Menurut Rita, korban awalnya mendapati salah satu handphone merek Infinix tidak berada di etalase. Saat dilakukan pemeriksaan lebih lanjut, korban menemukan bagian atap counter dalam kondisi jebol.
Korban kemudian menghubungi pemilik counter. Setelah dilakukan pengecekan, diketahui beberapa unit handphone dagangan serta uang tunai turut hilang.
“Uang tunai yang hilang sekitar Rp7,26 juta. Selain itu, ada satu unit handphone Infinix dan dua unit Oppo yang juga dibawa pelaku. Total kerugian korban ditaksir sekitar Rp13,56 juta,” ujarnya.
Setelah menerima laporan, petugas Polsek Imogiri melakukan olah tempat kejadian perkara, memeriksa rekaman CCTV di sekitar lokasi, serta meminta keterangan dari sejumlah saksi dan warga sekitar.
Petunjuk kemudian diperoleh polisi pada hari yang sama sekitar pukul 15.00 WIB. Pelapor mendapat informasi dari temannya mengenai seseorang yang menawarkan handphone dengan harga murah. Ciri-ciri handphone yang ditawarkan tersebut disebut menyerupai barang milik korban yang hilang.
“Petugas kemudian melakukan penyelidikan berdasarkan informasi tersebut.

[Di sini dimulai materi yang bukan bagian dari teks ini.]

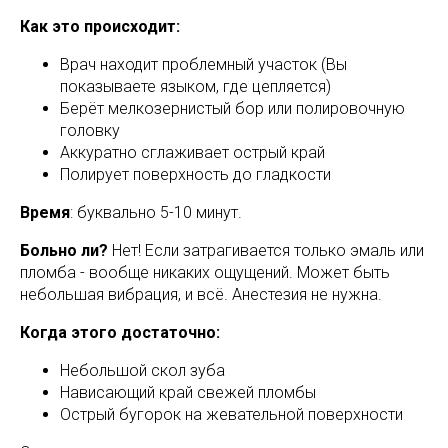
Как это происходит:
Врач находит проблемный участок (Вы
показываете языком, где цепляется)
Берёт мелкозернистый бор или полировочную
головку
Аккуратно сглаживает острый край
Полирует поверхность до гладкости
Время
: буквально 5-10 минут.
Больно ли?
Нет! Если затрагивается только эмаль или
пломба - вообще никаких ощущений. Может быть
небольшая вибрация, и всё. Анестезия не нужна.
Когда этого достаточно:
Небольшой скол зуба
Нависающий край свежей пломбы
Острый бугорок на жевательной поверхности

Dari keterangan yang diperoleh, penyelidikan mengerucut kepada seorang yang diduga sebagai pelaku,” jelas Rita.
Tim Opsnal Polsek Imogiri selanjutnya mencari keberadaan terduga pelaku. Polisi akhirnya menemukan AS alias A di wilayah Blawong, Jetis, Bantul.
Saat dilakukan interogasi awal, pria tersebut mengakui telah melakukan pencurian di sebuah counter handphone di wilayah Imogiri. Terduga pelaku kemudian dibawa ke Polsek Imogiri untuk menjalani pemeriksaan lebih lanjut.

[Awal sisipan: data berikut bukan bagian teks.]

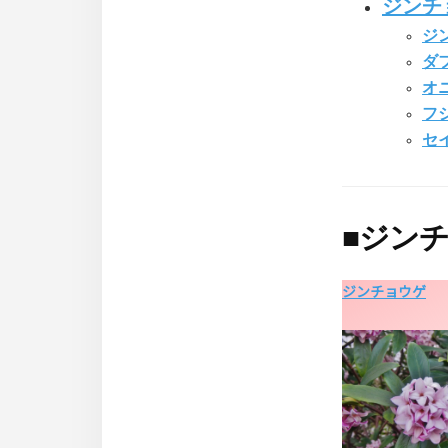
ジンチ
ジ
ダ
オ
フ
セ
■
ジンチ
ジンチョウゲ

“Dari hasil pemeriksaan awal, terduga pelaku mengakui perbuatannya. Selanjutnya yang bersangkutan dibawa ke Polsek Imogiri untuk proses hukum lebih lanjut,” kata Rita.

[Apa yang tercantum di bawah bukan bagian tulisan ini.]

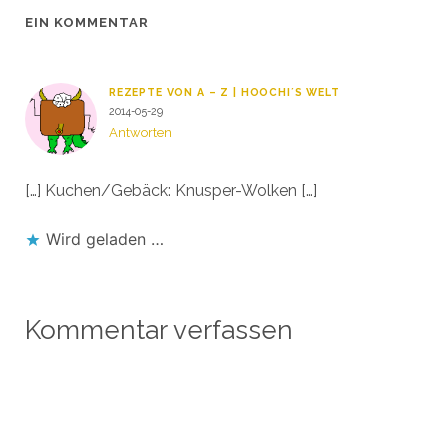
EIN KOMMENTAR
REZEPTE VON A – Z | HOOCHI´S WELT
2014-05-29
Antworten
[…] Kuchen/Gebäck: Knusper-Wolken […]
Wird geladen …
Kommentar verfassen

Dalam pengungkapan tersebut, polisi mengamankan sejumlah barang bukti berupa satu unit Oppo A6X warna ungu tua, satu unit Redmi 10A warna abu tua, satu unit Infinix Hot 70 warna silver dengan aksesori gambar naga, serta satu unit sepeda ontel warna merah.
Rita mengatakan penyidik telah melakukan pemeriksaan terhadap korban, saksi, dan tersangka, melaksanakan gelar perkara, serta melengkapi administrasi penyidikan.
“Tersangka saat ini sudah dilakukan penahanan di rumah tahanan Polsek Imogiri untuk menjalani proses penyidikan lebih lanjut,” pungkasnya.
Kasus tersebut diproses sebagai tindak pidana pencurian dengan pemberatan sebagaimana dimaksud dalam Pasal 477 ayat (1) huruf f Undang-Undang Nomor 1 Tahun 2023 tentang KUHP. *SY.